Memoirs of photographer

Sooni Taraporevala’s photography project ‘Parsis’, which captures facets of the Parsi community, opens in Delhi today

September 16, 2013 09:57 am | Updated June 02, 2016 12:28 pm IST

Cnadid: Miss you Mr Spencer series, Bombay, 2013. Photo courtesy: Sooni Taraporevala/National Gallery of Modern Art

Cnadid: Miss you Mr Spencer series, Bombay, 2013. Photo courtesy: Sooni Taraporevala/National Gallery of Modern Art

Growing up in Mumbai in a Parsi household, Sooni Taraporevala saw her father click many pictures of their family members and would capture them in black and white images using a twin lens Rolleicord camera. Soon enough, she picked up the camera and started photography on her own.

At first she clicked all that she pleased, including members of her family, and continued to work as a professional photographer. Having spent the better part of her initial photography years in capturing images of her family, she had in her hands, a project, which just needed to be taken up formally. After her encounter with the famous photographer, late Raghubir Singh, who after seeing her work advised her to take up photographing her community, started the 36- year-old and still on-going photography project -- of capturing members of the Parsi community, named “ Parsis ”.

“(Raghubir Singh) saw amongst my eclectic collection of photographs the subject that had been staring me in the face but that I had failed to see, a photographic study of my community.

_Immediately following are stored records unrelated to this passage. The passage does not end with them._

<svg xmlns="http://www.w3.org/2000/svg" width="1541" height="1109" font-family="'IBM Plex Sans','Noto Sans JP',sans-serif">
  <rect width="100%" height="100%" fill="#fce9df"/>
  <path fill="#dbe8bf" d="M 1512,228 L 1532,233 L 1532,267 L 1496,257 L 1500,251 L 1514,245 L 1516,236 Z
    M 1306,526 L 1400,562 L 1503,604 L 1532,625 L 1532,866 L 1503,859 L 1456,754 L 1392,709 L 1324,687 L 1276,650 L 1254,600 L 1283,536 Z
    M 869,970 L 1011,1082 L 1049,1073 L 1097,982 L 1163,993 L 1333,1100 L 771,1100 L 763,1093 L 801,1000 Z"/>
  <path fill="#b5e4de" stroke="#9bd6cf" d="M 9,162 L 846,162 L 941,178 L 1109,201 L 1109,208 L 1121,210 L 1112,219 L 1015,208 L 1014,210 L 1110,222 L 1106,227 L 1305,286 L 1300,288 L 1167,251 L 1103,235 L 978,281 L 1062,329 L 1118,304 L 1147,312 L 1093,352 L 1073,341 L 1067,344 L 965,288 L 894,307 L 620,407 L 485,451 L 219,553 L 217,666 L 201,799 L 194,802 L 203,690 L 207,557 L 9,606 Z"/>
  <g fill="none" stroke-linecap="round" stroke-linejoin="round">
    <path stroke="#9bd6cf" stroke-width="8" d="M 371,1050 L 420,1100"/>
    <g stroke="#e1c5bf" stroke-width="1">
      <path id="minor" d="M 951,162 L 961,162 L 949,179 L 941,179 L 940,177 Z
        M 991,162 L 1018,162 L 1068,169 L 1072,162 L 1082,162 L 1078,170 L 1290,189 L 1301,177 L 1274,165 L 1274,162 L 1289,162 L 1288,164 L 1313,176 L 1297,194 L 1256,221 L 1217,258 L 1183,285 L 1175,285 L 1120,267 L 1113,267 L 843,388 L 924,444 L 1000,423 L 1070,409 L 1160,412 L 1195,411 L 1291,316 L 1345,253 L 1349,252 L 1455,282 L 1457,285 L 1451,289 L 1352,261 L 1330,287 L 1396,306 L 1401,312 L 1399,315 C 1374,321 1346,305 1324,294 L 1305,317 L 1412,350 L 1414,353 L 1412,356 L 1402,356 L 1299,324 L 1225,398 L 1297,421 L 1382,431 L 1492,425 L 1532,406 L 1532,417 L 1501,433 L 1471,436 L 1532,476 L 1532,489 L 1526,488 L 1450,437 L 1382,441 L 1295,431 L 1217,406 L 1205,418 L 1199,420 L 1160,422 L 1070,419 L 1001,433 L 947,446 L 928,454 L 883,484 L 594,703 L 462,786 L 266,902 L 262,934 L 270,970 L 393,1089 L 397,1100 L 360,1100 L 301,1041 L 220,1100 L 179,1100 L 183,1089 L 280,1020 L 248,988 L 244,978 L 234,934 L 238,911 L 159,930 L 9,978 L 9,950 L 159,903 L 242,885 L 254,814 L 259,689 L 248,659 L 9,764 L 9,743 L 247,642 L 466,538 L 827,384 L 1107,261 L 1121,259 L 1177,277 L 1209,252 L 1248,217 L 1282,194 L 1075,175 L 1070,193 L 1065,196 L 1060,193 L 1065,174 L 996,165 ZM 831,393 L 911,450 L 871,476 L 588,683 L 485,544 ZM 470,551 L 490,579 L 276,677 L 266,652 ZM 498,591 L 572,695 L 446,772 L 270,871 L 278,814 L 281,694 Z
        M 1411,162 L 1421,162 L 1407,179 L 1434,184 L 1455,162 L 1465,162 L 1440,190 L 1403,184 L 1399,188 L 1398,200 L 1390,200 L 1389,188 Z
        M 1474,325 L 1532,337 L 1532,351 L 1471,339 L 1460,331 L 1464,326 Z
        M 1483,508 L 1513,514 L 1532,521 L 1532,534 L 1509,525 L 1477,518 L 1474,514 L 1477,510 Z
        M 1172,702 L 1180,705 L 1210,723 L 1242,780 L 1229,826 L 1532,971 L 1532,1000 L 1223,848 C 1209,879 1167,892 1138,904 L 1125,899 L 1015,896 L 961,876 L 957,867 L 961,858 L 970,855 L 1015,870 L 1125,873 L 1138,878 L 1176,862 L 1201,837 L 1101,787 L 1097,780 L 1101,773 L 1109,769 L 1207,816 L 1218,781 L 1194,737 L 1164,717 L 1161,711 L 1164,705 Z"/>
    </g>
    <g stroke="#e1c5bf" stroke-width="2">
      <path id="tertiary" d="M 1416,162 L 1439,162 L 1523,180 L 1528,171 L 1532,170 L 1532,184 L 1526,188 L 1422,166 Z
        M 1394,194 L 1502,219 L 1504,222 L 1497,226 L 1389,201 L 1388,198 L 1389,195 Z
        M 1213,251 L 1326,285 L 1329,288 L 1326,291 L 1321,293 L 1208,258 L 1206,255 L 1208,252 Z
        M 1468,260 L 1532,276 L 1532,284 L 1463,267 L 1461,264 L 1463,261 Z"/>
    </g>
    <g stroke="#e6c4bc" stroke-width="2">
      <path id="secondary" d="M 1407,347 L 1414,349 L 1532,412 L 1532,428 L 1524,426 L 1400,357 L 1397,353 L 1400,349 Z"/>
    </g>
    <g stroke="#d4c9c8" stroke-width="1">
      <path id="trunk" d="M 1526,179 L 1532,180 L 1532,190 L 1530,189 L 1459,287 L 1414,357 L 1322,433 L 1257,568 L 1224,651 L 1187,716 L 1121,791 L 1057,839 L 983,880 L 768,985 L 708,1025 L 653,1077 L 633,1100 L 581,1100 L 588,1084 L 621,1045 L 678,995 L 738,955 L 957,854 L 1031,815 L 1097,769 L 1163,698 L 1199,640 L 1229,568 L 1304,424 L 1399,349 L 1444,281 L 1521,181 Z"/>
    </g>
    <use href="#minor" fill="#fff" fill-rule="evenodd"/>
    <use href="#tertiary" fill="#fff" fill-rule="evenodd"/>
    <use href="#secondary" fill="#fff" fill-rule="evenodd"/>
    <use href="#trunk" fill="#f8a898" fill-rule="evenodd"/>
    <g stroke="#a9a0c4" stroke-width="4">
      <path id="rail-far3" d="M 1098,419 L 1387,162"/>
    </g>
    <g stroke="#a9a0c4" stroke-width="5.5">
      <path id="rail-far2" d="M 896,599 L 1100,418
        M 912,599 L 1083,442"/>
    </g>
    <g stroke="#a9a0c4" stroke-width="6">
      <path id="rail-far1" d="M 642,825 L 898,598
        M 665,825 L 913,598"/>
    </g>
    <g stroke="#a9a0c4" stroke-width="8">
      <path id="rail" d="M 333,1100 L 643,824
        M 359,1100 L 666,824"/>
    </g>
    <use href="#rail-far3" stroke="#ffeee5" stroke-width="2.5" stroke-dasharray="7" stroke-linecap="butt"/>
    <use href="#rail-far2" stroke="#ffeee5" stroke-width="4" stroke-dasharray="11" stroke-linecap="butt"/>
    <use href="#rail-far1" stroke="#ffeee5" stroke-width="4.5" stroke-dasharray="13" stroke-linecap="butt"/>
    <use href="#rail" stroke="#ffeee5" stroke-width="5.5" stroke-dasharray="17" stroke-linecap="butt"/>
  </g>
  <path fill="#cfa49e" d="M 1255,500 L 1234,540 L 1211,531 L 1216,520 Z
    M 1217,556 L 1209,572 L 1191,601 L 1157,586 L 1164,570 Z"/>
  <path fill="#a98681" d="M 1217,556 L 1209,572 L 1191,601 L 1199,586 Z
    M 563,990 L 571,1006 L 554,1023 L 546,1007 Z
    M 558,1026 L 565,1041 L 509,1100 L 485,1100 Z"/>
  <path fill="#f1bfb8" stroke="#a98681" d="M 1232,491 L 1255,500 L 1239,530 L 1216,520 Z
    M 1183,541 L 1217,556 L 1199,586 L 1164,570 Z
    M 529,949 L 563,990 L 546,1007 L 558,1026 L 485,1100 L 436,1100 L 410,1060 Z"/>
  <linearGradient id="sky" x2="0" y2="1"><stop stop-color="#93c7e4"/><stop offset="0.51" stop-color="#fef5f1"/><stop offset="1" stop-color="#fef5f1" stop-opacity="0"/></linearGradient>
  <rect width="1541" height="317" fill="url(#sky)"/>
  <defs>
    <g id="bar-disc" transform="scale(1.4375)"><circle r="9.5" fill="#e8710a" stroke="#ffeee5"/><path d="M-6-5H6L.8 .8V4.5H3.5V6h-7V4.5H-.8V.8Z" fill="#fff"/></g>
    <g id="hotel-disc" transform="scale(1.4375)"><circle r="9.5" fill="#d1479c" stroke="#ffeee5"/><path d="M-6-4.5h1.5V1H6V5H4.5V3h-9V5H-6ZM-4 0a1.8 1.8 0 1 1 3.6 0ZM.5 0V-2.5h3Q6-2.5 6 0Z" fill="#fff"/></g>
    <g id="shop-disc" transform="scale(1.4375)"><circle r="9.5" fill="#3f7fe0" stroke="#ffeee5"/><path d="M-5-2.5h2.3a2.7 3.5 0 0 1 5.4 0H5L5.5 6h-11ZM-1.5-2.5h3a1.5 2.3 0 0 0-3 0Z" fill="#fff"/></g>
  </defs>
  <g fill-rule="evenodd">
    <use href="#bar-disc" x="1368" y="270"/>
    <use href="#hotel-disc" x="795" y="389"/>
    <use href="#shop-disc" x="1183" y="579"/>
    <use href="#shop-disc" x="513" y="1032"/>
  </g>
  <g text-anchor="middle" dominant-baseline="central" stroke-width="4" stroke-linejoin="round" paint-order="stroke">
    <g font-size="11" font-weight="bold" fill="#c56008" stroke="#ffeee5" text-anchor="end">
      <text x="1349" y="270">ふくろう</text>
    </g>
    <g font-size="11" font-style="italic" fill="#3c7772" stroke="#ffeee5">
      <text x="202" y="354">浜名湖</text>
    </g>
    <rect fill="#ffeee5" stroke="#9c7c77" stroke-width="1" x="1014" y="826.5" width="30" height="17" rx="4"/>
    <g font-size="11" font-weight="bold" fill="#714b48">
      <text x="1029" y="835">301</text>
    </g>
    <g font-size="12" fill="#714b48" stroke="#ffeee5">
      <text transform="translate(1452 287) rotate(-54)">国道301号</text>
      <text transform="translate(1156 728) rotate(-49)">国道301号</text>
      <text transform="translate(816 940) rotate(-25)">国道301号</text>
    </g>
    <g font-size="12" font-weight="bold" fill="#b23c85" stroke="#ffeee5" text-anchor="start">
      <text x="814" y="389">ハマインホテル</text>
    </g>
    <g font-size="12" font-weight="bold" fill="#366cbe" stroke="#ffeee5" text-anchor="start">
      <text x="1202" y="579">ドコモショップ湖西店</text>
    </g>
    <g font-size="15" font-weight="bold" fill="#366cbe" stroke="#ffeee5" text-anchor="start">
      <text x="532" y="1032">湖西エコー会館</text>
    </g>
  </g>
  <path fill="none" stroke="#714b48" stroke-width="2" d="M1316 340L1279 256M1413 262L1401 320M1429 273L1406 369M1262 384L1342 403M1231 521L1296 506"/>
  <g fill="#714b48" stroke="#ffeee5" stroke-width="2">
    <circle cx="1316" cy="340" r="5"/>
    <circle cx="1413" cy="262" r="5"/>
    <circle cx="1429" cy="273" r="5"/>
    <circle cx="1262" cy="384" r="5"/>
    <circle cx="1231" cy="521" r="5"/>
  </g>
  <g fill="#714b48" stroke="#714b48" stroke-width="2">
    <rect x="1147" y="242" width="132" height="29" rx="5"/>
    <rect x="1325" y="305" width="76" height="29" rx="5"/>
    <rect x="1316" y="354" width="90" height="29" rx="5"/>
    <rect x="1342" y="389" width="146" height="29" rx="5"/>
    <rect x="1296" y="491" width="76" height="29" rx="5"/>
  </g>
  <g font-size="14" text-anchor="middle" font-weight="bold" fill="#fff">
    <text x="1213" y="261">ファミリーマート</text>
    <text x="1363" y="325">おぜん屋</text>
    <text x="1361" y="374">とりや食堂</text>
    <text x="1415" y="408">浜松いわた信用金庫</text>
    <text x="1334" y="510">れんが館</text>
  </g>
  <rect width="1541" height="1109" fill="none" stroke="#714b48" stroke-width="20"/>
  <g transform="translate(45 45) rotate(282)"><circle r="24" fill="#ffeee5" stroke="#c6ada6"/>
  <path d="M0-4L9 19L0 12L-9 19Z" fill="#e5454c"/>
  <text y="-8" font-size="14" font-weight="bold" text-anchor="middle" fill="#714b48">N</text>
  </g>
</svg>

What had begun nostalgically and personally, grew into a more objective project that encompassed a world larger than my immediate family”, said Sooni.

Despite popular Parsi business tycoons and Bollywood culture, knowledge of the community’s existence remains largely hidden in and around India. It was only when Sooni went away to college and started travelling around the world did she realise the dwindling numbers of her community. The statistical truth about the community’s footprint on earth spurred Sooni to capture members of the Parsi community in their true flavour, with men wearing the traditional sola topi and women in short cropped hair. This was not to portray stereotypical images but to capture them in their characteristic facets; and not to be lost in the faceless metropolitan. “Numerically we are a dying community. In the future will we still be around? I don’t know the answer to that question. Perhaps that is the reason why, despite several detours, the project I began 36 years ago is still on-going,” said Sooni.

Her exhibition opens in Delhi at the India Habitat Centre today.